Le 21 mai dernier, la CR49 a proposé à Eric Roux une visite d’exploitation bovin viande dans le Maine-et-Loire (Chemillé). Eric Roux est le nouveau chef du service économie agricole de la DDT 49. Une délégation de la CR49 composée de Max Laurilleux, Michel Boutin, Laurent Rivereau, Franck et Simon Martin ont souhaité le rencontrer afin d’évoquer les thèmes suivants : la simplification administrative, l’impasse économique que connaissent les agriculteurs, les terres, les contraintes environnementales.

 

  • Simplification administrative

Pour les agriculteurs de la CR49, la refonte des régions et la réforme de la PAC influencée grandement par la mondialisation et la libéralisation des échanges provoquent un tourbillon administratif ingérable et ajoutent à la peine quotidienne des agriculteurs.

  • Impasse économique

Les agriculteurs interpellent Mr Roux : « tout augmente, sauf les prix.
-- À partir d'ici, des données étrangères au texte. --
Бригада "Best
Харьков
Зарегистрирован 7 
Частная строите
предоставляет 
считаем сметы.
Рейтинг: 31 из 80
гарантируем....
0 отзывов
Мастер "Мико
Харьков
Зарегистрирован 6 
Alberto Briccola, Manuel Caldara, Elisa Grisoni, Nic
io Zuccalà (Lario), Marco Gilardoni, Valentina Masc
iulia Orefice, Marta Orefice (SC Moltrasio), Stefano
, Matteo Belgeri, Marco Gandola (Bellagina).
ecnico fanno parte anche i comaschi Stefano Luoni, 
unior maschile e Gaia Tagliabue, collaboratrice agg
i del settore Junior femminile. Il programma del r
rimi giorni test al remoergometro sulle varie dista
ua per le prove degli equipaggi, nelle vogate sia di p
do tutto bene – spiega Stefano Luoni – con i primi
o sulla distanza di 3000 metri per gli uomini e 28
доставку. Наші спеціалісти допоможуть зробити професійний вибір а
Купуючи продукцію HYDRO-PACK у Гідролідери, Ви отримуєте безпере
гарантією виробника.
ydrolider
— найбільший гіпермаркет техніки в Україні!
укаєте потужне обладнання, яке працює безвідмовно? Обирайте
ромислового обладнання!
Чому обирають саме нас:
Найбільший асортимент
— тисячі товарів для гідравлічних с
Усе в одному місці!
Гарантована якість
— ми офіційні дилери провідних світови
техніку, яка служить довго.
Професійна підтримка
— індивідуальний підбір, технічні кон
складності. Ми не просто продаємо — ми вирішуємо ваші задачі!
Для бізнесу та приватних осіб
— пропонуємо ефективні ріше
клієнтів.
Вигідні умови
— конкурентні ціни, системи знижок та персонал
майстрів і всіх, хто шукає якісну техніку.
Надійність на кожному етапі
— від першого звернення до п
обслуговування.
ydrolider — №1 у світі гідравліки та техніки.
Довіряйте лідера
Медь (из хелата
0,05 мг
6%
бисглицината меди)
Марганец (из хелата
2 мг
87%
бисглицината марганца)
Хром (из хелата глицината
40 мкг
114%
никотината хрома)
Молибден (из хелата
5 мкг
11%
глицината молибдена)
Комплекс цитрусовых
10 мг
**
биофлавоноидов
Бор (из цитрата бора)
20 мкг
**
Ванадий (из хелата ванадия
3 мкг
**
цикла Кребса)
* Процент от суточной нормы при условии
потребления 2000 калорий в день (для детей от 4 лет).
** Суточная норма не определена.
Faut-il installer les jeunes ? »

Depuis un an, (surtout début 2015) les agriculteurs défiscalisent pour rembourser les factures mais les jeunes ne peuvent pas défiscaliser. Si dans les deux prochaines années, rien ne s’améliore, « ils sont morts » soupirent les agriculteurs. « S’il y a une sécheresse », imaginent-t-ils, « tout le monde devra vendre les vaches ». Tout coûte : mise aux normes, aliment, matériel, MSA … et en face, les prix baissent et les aides PAC se réduisent comme peau de chagrin.

Dans la vigne, les problèmes sont différents, il y a moins de problème de commercialisation (bien que des vins de l’étranger prennent de plus en plus de place) mais il apparaît plus de problème de maladie du bois, de l’impact climatique ou de la main d’oeuvre.

Pour Mr Roux : « on a plus de régulation des marchés, il va y avoir très certainement 3 années difficiles »

Laurent Rivereau  » est-ce qu’on tiendra encore 3 ans ? »

Une idée est évoquée : « pourquoi ne pas déposer un maximum de dossiers Agridiff pour engorger le système et tirer franchement la sonnette d’alarme ? »

Eric Roux, acquiesce sur le fait que tout est trop cher pour un agriculteur. « De là à conseiller de se regrouper …? » demande Michel Boutin. La question de l’agriculteur reste en suspens.

  • Foncier

Il est anormale de perdre autant de terres pour des projets de routes souvent peu réfléchis.

  • Contraintes environnementales

« Faut-il remplir un avis de décès pour les arbres morts ? » ironise la délégation de la CR49.
Il y a 2 % d’enquiquineurs parmi les citoyens qui vivent à la campagne, c’est cette minorité qui sanctuarise les arbres et qui oblige l’Etat à mettre toutes ces contraintes dans la vie des agriculteurs.

Comment se fait-il que ces 2 % d’urbain, la LPO et les autres associations écolo (qui ne sont pas élues) aient autant de pouvoir alors que les élus de la CR qui représentent 25 ou 30 % d’électorat rural, ne soient pas aussi bien entendus ?

En bref, la DDT et la CR ont pu soulevé les problèmes qui existent et contraignent les agriculteurs. Les solutions sont rares, la DDT ne peut pas faire grand chose face à ces difficultés.